— What to do —
Turn every line of text in the records below into a JSON list of strings, one string per line, skipping blank lines. Leave the pictures out of the answer.

(Record excerpts Opens)

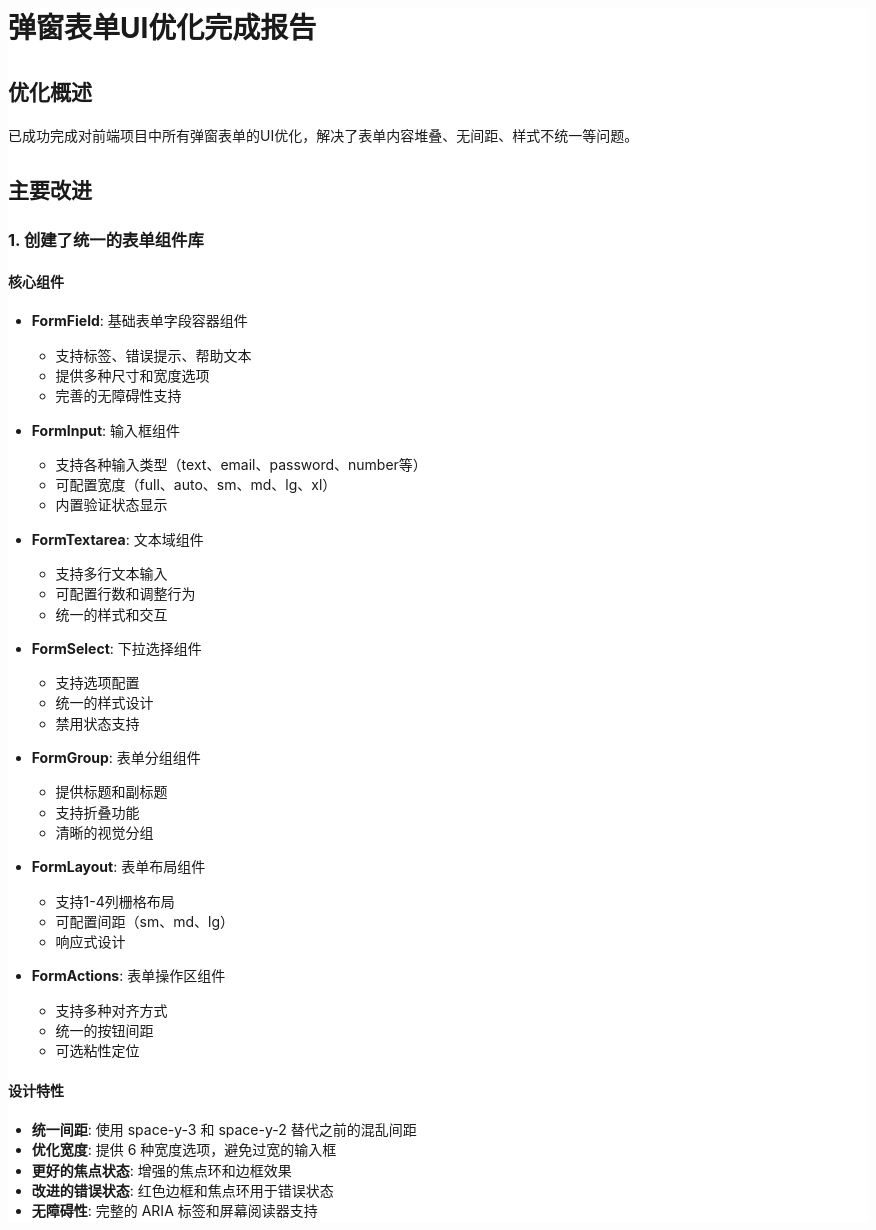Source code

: # 弹窗表单UI优化完成报告

## 优化概述

已成功完成对前端项目中所有弹窗表单的UI优化，解决了表单内容堆叠、无间距、样式不统一等问题。

## 主要改进

### 1. 创建了统一的表单组件库

#### 核心组件

- **FormField**: 基础表单字段容器组件
  - 支持标签、错误提示、帮助文本
  - 提供多种尺寸和宽度选项
  - 完善的无障碍性支持
  
- **FormInput**: 输入框组件
  - 支持各种输入类型（text、email、password、number等）
  - 可配置宽度（full、auto、sm、md、lg、xl）
  - 内置验证状态显示

- **FormTextarea**: 文本域组件
  - 支持多行文本输入
  - 可配置行数和调整行为
  - 统一的样式和交互

- **FormSelect**: 下拉选择组件
  - 支持选项配置
  - 统一的样式设计
  - 禁用状态支持

- **FormGroup**: 表单分组组件
  - 提供标题和副标题
  - 支持折叠功能
  - 清晰的视觉分组

- **FormLayout**: 表单布局组件
  - 支持1-4列栅格布局
  - 可配置间距（sm、md、lg）
  - 响应式设计

- **FormActions**: 表单操作区组件
  - 支持多种对齐方式
  - 统一的按钮间距
  - 可选粘性定位

#### 设计特性

- **统一间距**: 使用 space-y-3 和 space-y-2 替代之前的混乱间距
- **优化宽度**: 提供 6 种宽度选项，避免过宽的输入框
- **更好的焦点状态**: 增强的焦点环和边框效果
- **改进的错误状态**: 红色边框和焦点环用于错误状态
- **无障碍性**: 完整的 ARIA 标签和屏幕阅读器支持
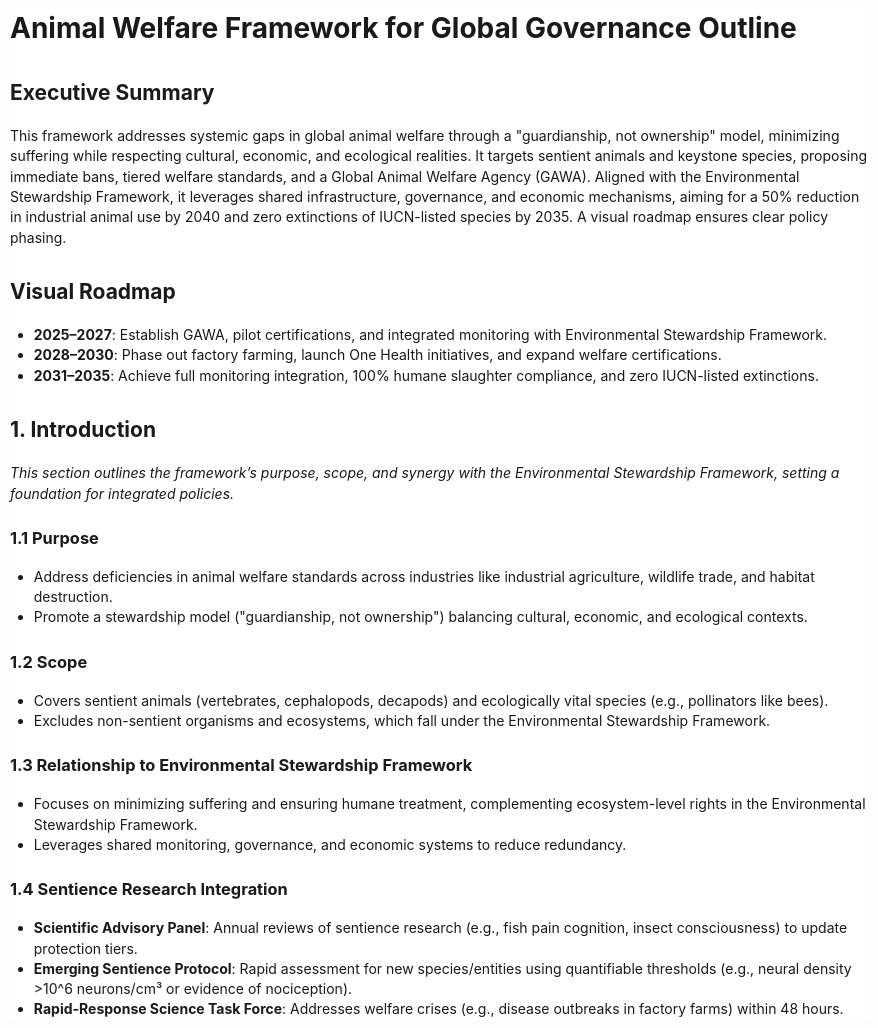 # Animal Welfare Framework for Global Governance Outline

## Executive Summary
This framework addresses systemic gaps in global animal welfare through a "guardianship, not ownership" model, minimizing suffering while respecting cultural, economic, and ecological realities. It targets sentient animals and keystone species, proposing immediate bans, tiered welfare standards, and a Global Animal Welfare Agency (GAWA). Aligned with the Environmental Stewardship Framework, it leverages shared infrastructure, governance, and economic mechanisms, aiming for a 50% reduction in industrial animal use by 2040 and zero extinctions of IUCN-listed species by 2035. A visual roadmap ensures clear policy phasing.

## Visual Roadmap
- **2025–2027**: Establish GAWA, pilot certifications, and integrated monitoring with Environmental Stewardship Framework.
- **2028–2030**: Phase out factory farming, launch One Health initiatives, and expand welfare certifications.
- **2031–2035**: Achieve full monitoring integration, 100% humane slaughter compliance, and zero IUCN-listed extinctions.

## 1. Introduction
*This section outlines the framework’s purpose, scope, and synergy with the Environmental Stewardship Framework, setting a foundation for integrated policies.*

### 1.1 Purpose
- Address deficiencies in animal welfare standards across industries like industrial agriculture, wildlife trade, and habitat destruction.
- Promote a stewardship model ("guardianship, not ownership") balancing cultural, economic, and ecological contexts.

### 1.2 Scope
- Covers sentient animals (vertebrates, cephalopods, decapods) and ecologically vital species (e.g., pollinators like bees).
- Excludes non-sentient organisms and ecosystems, which fall under the Environmental Stewardship Framework.

### 1.3 Relationship to Environmental Stewardship Framework
- Focuses on minimizing suffering and ensuring humane treatment, complementing ecosystem-level rights in the Environmental Stewardship Framework.
- Leverages shared monitoring, governance, and economic systems to reduce redundancy.

### 1.4 Sentience Research Integration
- **Scientific Advisory Panel**: Annual reviews of sentience research (e.g., fish pain cognition, insect consciousness) to update protection tiers.
- **Emerging Sentience Protocol**: Rapid assessment for new species/entities using quantifiable thresholds (e.g., neural density >10^6 neurons/cm³ or evidence of nociception).
- **Rapid-Response Science Task Force**: Addresses welfare crises (e.g., disease outbreaks in factory farms) within 48 hours.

(Record excerpts Closes)

— Answer area —
[
  "Source code",
  ": # 弹窗表单UI优化完成报告",
  "## 优化概述",
  "已成功完成对前端项目中所有弹窗表单的UI优化，解决了表单内容堆叠、无间距、样式不统一等问题。",
  "## 主要改进",
  "### 1. 创建了统一的表单组件库",
  "#### 核心组件",
  "- **FormField**: 基础表单字段容器组件",
  "  - 支持标签、错误提示、帮助文本",
  "  - 提供多种尺寸和宽度选项",
  "  - 完善的无障碍性支持",
  "- **FormInput**: 输入框组件",
  "  - 支持各种输入类型（text、email、password、number等）",
  "  - 可配置宽度（full、auto、sm、md、lg、xl）",
  "  - 内置验证状态显示",
  "- **FormTextarea**: 文本域组件",
  "  - 支持多行文本输入",
  "  - 可配置行数和调整行为",
  "  - 统一的样式和交互",
  "- **FormSelect**: 下拉选择组件",
  "  - 支持选项配置",
  "  - 统一的样式设计",
  "  - 禁用状态支持",
  "- **FormGroup**: 表单分组组件",
  "  - 提供标题和副标题",
  "  - 支持折叠功能",
  "  - 清晰的视觉分组",
  "- **FormLayout**: 表单布局组件",
  "  - 支持1-4列栅格布局",
  "  - 可配置间距（sm、md、lg）",
  "  - 响应式设计",
  "- **FormActions**: 表单操作区组件",
  "  - 支持多种对齐方式",
  "  - 统一的按钮间距",
  "  - 可选粘性定位",
  "#### 设计特性",
  "- **统一间距**: 使用 space-y-3 和 space-y-2 替代之前的混乱间距",
  "- **优化宽度**: 提供 6 种宽度选项，避免过宽的输入框",
  "- **更好的焦点状态**: 增强的焦点环和边框效果",
  "- **改进的错误状态**: 红色边框和焦点环用于错误状态",
  "- **无障碍性**: 完整的 ARIA 标签和屏幕阅读器支持",
  " # Animal Welfare Framework for Global Governance Outline",
  "## Executive Summary",
  "This framework addresses systemic gaps in global animal welfare through a \"guardianship, not ownership\" model, minimizing suffering while respecting cultural, economic, and ecological realities. It targets sentient animals and keystone species, proposing immediate bans, tiered welfare standards, and a Global Animal Welfare Agency (GAWA). Aligned with the Environmental Stewardship Framework, it leverages shared infrastructure, governance, and economic mechanisms, aiming for a 50% reduction in industrial animal use by 2040 and zero extinctions of IUCN-listed species by 2035. A visual roadmap ensures clear policy phasing.",
  "## Visual Roadmap",
  "- **2025–2027**: Establish GAWA, pilot certifications, and integrated monitoring with Environmental Stewardship Framework.",
  "- **2028–2030**: Phase out factory farming, launch One Health initiatives, and expand welfare certifications.",
  "- **2031–2035**: Achieve full monitoring integration, 100% humane slaughter compliance, and zero IUCN-listed extinctions.",
  "## 1. Introduction",
  "*This section outlines the framework’s purpose, scope, and synergy with the Environmental Stewardship Framework, setting a foundation for integrated policies.*",
  "### 1.1 Purpose",
  "- Address deficiencies in animal welfare standards across industries like industrial agriculture, wildlife trade, and habitat destruction.",
  "- Promote a stewardship model (\"guardianship, not ownership\") balancing cultural, economic, and ecological contexts.",
  "### 1.2 Scope",
  "- Covers sentient animals (vertebrates, cephalopods, decapods) and ecologically vital species (e.g., pollinators like bees).",
  "- Excludes non-sentient organisms and ecosystems, which fall under the Environmental Stewardship Framework.",
  "### 1.3 Relationship to Environmental Stewardship Framework",
  "- Focuses on minimizing suffering and ensuring humane treatment, complementing ecosystem-level rights in the Environmental Stewardship Framework.",
  "- Leverages shared monitoring, governance, and economic systems to reduce redundancy.",
  "### 1.4 Sentience Research Integration",
  "- **Scientific Advisory Panel**: Annual reviews of sentience research (e.g., fish pain cognition, insect consciousness) to update protection tiers.",
  "- **Emerging Sentience Protocol**: Rapid assessment for new species/entities using quantifiable thresholds (e.g., neural density >10^6 neurons/cm³ or evidence of nociception).",
  "- **Rapid-Response Science Task Force**: Addresses welfare crises (e.g., disease outbreaks in factory farms) within 48 hours."
]